Link to article at PubMed

Am J Cardiol. 2023 Feb 1;188:102-109. doi: 10.1016/j.amjcard.2022.11.025. Epub 2022 Dec 6.


Efforts to optimize guideline-directed medical therapy (GDMT) through team-based care may affect outcomes in patients with heart failure with reduced ejection fraction (HFrEF). This study evaluated the impact of an innovative medication optimization clinic (MOC) on GDMT and outcomes in patients with HFrEF. Patients with HFrEF who are not receiving optimal GDMT are referred to MOC and managed by a team comprised of a nurse practitioner or physician assistant, clinical pharmacist, and HF cardiologist.
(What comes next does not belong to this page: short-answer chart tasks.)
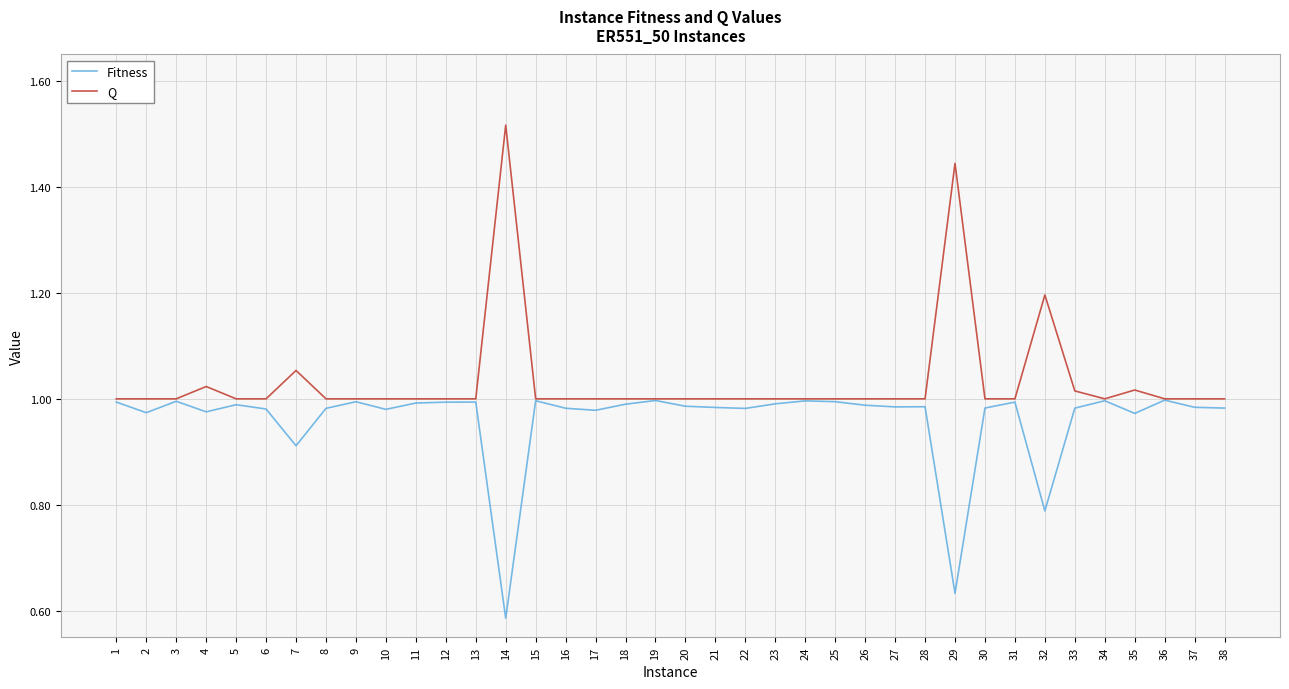

Is it true that Fitness equals 1.0 at 34?

True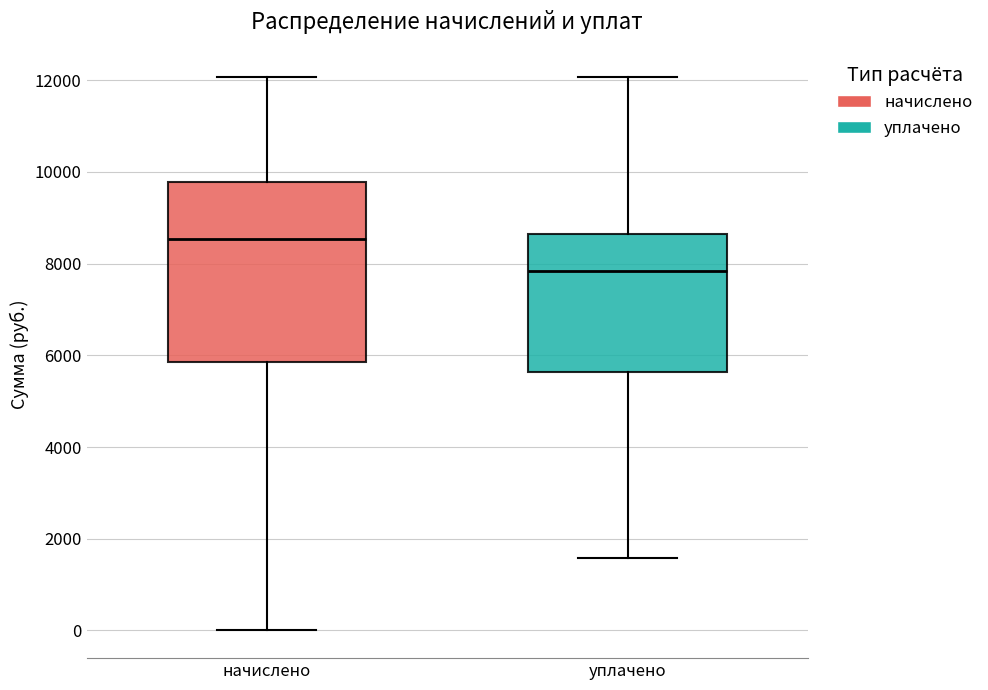

Comparing the boxes themselves (not the whiskers), which one is the tallest?

начислено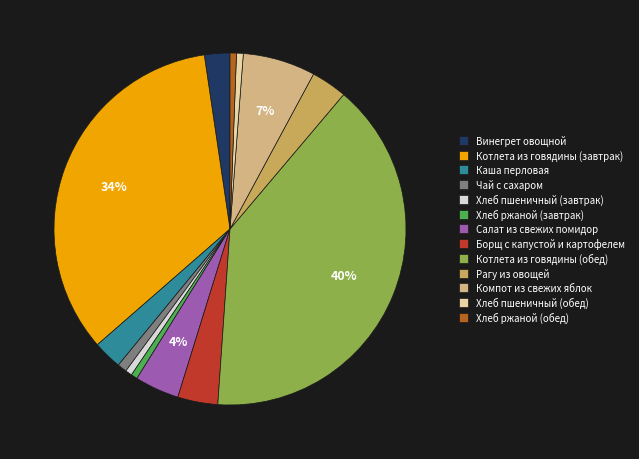

Which category has the biggest portion of the pie?

Котлета из говядины (обед)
We retrospectively evaluated the impact of MOC (n = 206) compared with usual care (n = 412) with a 2:1 propensity-matched control group. The primary clinical outcome was the incidence of HF hospitalizations at 3 months after the index visit. Kaplan-Meier cumulative event curves and Cox proportional hazards regression models with adjustment were conducted. A significantly higher proportion of patients in MOC received quadruple therapy (49% vs 4%, p <0.0001), angiotensin receptor neprilysin inhibitor (60% vs 27%, p <0.0001), mineralocorticoid receptor antagonist (59% vs 37%, p <0.0001), and sodium-glucose cotransporter-2 inhibitor (60% vs 10%, p <0.0001). The primary outcome was significantly lower in the MOC versus the control group (log-rank, p = 0.0008). Cox regression showed that patients in the control group were more than threefold more likely to be hospitalized because of HF than those in the MOC group (p = 0.0014). In conclusion, the MOC was associated with improved GDMT and lower risk of HF hospitalizations in patients with HFrEF.